36 Zahlungsdienstleister testen den digitalen Euro
Die EZB hat 36 Anbieter aus über 50 Bewerbungen für den Piloten zum digitalen Euro ausgewählt. Er startet in der zweiten Jahreshälfte 2027 und läuft zwölf Monate. Eine Ausgabe ist frühestens 2029 möglich, und nur wenn die Verordnung bis dahin steht.
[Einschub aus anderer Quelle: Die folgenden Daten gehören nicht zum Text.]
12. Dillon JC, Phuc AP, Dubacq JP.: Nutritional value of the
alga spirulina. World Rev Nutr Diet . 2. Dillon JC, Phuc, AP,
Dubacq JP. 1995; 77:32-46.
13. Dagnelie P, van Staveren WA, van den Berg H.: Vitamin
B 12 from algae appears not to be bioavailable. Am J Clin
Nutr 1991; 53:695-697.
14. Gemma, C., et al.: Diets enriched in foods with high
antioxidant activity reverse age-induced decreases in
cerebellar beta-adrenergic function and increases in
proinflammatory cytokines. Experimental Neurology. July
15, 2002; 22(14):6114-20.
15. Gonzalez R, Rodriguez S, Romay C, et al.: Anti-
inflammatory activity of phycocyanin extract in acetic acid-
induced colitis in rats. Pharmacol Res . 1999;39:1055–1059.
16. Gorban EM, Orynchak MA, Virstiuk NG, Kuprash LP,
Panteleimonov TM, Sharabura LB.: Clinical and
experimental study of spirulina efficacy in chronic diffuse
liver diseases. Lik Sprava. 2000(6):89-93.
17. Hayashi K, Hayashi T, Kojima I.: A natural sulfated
Die Europäische Zentralbank hat 36 Zahlungsdienstleister ausgewählt, die den digitalen Euro testen sollen. Beworben hatten sich über 50 Anbieter; die Auswahl wurde am 14. Juli 2026 bekannt gegeben. Neunzehn nationale Zentralbanken des Euroraums machen mit. Bulgarien und Malta sind nicht dabei.
Wer mitmacht
Unter den ausgewählten Anbietern sind große Banken wie Deutsche Bank und UniCredit, dazu Zahlungsunternehmen wie Revolut, Adyen und Stripe. Die Mischung ist gewollt: etablierte Banken, die Millionen Konten führen, neben Anbietern, die neue Bezahlformen schnell ausrollen können. Die Bewerbungen liefen im März 2026.
Was genau getestet wird
Der Pilot beginnt in der zweiten Jahreshälfte 2027 und läuft zwölf Monate. Getestet wird eine Betaversion im echten Alltag: Bezahlen im Laden, Bezahlen zwischen Privatpersonen, online und offline. Die EZB schaut dabei auf Robustheit, Bedienbarkeit, Skalierbarkeit, die technische Infrastruktur, die operativen Abläufe und das Nutzererlebnis.
Der Offline-Teil ist das spannendste Stück. Eine Zahlung, die ohne Internetverbindung funktioniert, ist technisch heikel, und sie ist genau das, was Bargeld kann und eine Girocard nicht. Ob das in der Praxis rundläuft, muss der Pilot zeigen.
Keine Zinsen, aber eine Obergrenze
Beim Design ist die EZB deutlich: Der digitale Euro zahlt keine Zinsen, und es wird eine Obergrenze für das geben, was du halten kannst. Diese Grenze soll verhindern, dass Ersparnisse massenhaft von Bankkonten zur Zentralbank wandern, denn das würde die Refinanzierung der Banken treffen. Für Verbraucher wird der Basisdienst kostenlos sein, angeboten über beaufsichtigte Zahlungsdienstleister.
Und der digitale Euro ersetzt kein Bargeld. Christine Lagarde formulierte es so: Bargeld und der digitale Euro werden beide gesetzliches Zahlungsmittel sein, was bedeutet, dass dir nirgendwo in Europa jemand sagen kann, er nehme deine Banknoten nicht an.
Die Verordnung fehlt noch
Das ist der Punkt, der in den meisten Berichten untergeht. Parlament, Rat und Kommission verhandeln noch über die Verordnung. Die EZB hat ausdrücklich gesagt, dass sie erst dann über eine Ausgabe entscheidet, wenn diese Verordnung verabschiedet ist. Die förmliche Zustimmung ist für 2027 geplant; eine erste Ausgabe könnte dann frühestens 2029 folgen.
Der Pilot ist also kein Start. Er ist ein Test, der fertig sein muss, wenn die Politik sich geeinigt hat, damit danach nicht noch zwei Jahre Bauzeit anfallen.
Was dir das bringt
Wer in Krypto unterwegs ist, sollte den digitalen Euro nicht als Konkurrenz zu Bitcoin sehen, wohl aber als Konkurrenz zu Euro-Stablecoins. Ein kostenloser, von der Zentralbank ausgegebener digitaler Euro mit dem Status als gesetzliches Zahlungsmittel deckt genau die Verwendung ab, für die du heute EURC oder EURCV nimmst, wenn du in der realen Wirtschaft bezahlst. Beim Handel auf einer Exchange ändert sich wenig, denn dort zählt die Verfügbarkeit auf dem Handelsplatz und nicht der Status als gesetzliches Zahlungsmittel.
Konkret: An deinen täglichen Zahlungen dürfte sich vor 2029 nichts ändern, und die Jahre dazwischen entscheiden vor allem darüber, ob Banken und Bezahl-Apps daraus etwas Brauchbares machen.
Quellen: Europäische Zentralbank (Seite und FAQ zum Piloten des digitalen Euro, Auswahl bekannt gegeben am 14. Juli 2026), Euronews, 14. Juli 2026. Zuletzt geprüft: 4. August 2026.